Help: the cat peed on the carpet!
Tout-Petit peed on Suzanne’s carpet. As the misdeed was committed only minutes ago, it is not a tragedy. The victim stands a good chance of surviving without sequelae. Older accidents are more difficult to deal with. A quick intervention to clear the mess can erase the dreadful stain and smell.
Use an old towel or floor cloth to absorb as much liquid as you can. Then sacrifice a bottle of sparkling water to copiously rinse the disaster area and immediately neutralize the acid in the kitty’s urine. Mop it up with kitchen paper, a big sponge or a nappy. Press the latter down with something heavy or your beloved’s foot.
After 5 minutes or so, move to phase 2: i.e. washing the wet surface with a half white vinegar half water mixture. Before your start, to ensure that it doesn't discolor the carpet, test it on a spot that is out of the way.
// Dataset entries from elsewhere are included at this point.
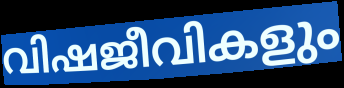
വിഷജീവികളും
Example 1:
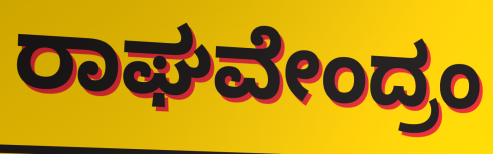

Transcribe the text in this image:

ರಾಘವೇಂದ್ರಂ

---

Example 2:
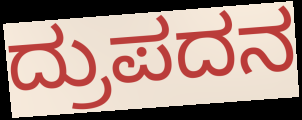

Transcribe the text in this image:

ದ್ರುಪದನ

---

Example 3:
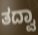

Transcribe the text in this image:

ತದ್ವಾ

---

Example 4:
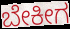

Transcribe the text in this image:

ಬೇಕೀಗ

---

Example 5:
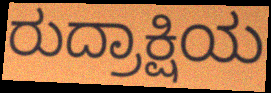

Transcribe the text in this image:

ರುದ್ರಾಕ್ಷಿಯ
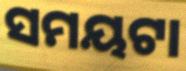
ସମୟଟା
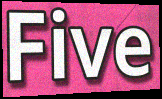
Five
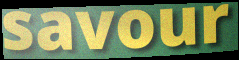
savour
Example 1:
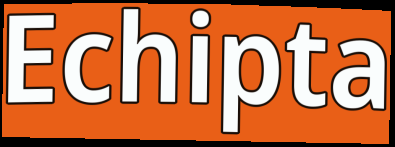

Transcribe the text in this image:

Echipta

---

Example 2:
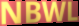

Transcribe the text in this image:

NBWL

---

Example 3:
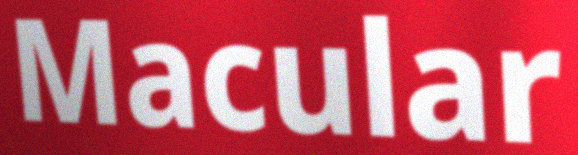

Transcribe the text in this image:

Macular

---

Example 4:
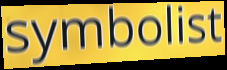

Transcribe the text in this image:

symbolist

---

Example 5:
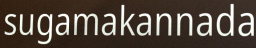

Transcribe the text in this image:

sugamakannada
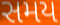
સમય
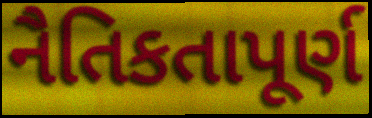
નૈતિકતાપૂર્ણ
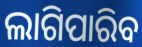
ଲାଗିପାରିବ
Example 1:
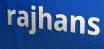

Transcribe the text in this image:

rajhans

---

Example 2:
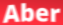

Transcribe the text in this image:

Aber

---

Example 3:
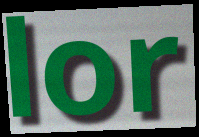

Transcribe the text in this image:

lor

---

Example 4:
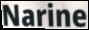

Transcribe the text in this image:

Narine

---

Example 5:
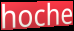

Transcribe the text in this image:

hoche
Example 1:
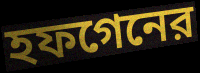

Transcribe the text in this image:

হফগেনের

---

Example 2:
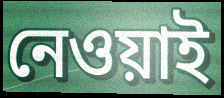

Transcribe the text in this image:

নেওয়াই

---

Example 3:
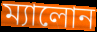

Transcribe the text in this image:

ম্যালোন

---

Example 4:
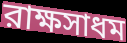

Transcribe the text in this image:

রাক্ষসাধম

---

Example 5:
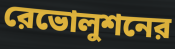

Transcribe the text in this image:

রেভোলুশনের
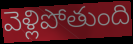
వెళ్లిపోతుంది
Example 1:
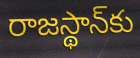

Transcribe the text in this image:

రాజస్థాన్‌కు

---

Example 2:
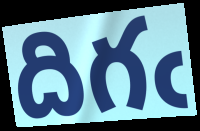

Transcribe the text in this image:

దిగఁ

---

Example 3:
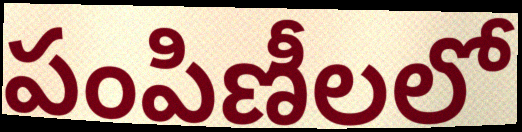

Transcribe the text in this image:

పంపిణీలలో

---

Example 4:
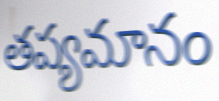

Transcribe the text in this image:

తప్యమానం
If it doesn’t, go ahead, then blot the area dry and generously sprinkle some soda bicarb on the wet patch. Leave it do dry, vacuum clean it and… breathe.
For hard resisting stains, add a few drops of black soap or clear washing-up liquid to your water-vinegar mixture and repeat the rest of the procedure. Sprinkle with soda bicarb and leave it overnight. The following morning, at the crack of dawn or later, vacuum clean as usual.
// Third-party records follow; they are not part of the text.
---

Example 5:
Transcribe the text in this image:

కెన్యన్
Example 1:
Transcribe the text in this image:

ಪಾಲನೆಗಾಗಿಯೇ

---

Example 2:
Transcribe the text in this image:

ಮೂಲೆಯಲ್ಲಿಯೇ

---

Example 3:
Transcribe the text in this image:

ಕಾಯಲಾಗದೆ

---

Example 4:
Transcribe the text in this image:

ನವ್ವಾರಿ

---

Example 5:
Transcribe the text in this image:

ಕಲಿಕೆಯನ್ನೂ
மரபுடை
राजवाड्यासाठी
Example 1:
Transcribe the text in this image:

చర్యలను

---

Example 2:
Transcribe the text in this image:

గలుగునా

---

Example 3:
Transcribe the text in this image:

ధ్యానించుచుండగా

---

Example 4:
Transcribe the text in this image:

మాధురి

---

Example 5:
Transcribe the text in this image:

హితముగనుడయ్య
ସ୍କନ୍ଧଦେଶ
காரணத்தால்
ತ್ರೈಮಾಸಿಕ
You can also prepare a lovely spray bottle to attack the stain after a colour fast test. Fill it with 2 tablespoons of soda bicarb, 2 tablespoons of hydrogen peroxide, 1 teaspoon of black soap or clear washing-up liquid and 1 and a half glass of hot water. Close it tight, shake it vigorously and spritz happily. Wait 10 minutes and rinse with sparkling water. Repeat twice or three times if necessary.
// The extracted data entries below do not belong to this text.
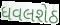
ધવલશેઠ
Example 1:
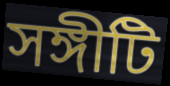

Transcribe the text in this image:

সঙ্গীটি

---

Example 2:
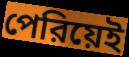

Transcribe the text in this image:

পেরিয়েই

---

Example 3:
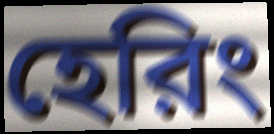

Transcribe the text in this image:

হেরিং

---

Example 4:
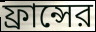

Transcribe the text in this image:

ফ্রান্সের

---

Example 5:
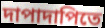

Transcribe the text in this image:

দাপাদাপিতে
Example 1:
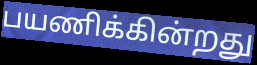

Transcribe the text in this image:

பயணிக்கின்றது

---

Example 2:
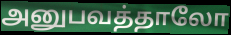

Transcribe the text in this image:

அனுபவத்தாலோ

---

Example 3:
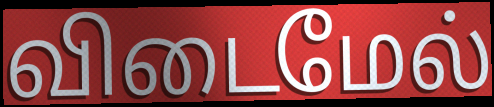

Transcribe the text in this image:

விடைமேல்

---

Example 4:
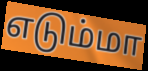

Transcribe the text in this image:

எடும்மா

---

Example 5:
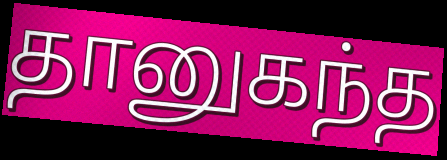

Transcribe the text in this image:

தானுகந்த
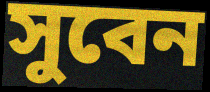
সুবেন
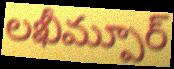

Sometimes it may seem like all traces of inappropriate miction have gone, but cat urine can crystallize and stay in carpet fibres. Once you’re done cleaning, to discourage further offences on the same spot, shine a black light on it. This magic device pin points the piddle stains and lingering odors, even those you can't see or smell. If needed, grab your super spray bottle and blast the last embarrassing remains into oblivion.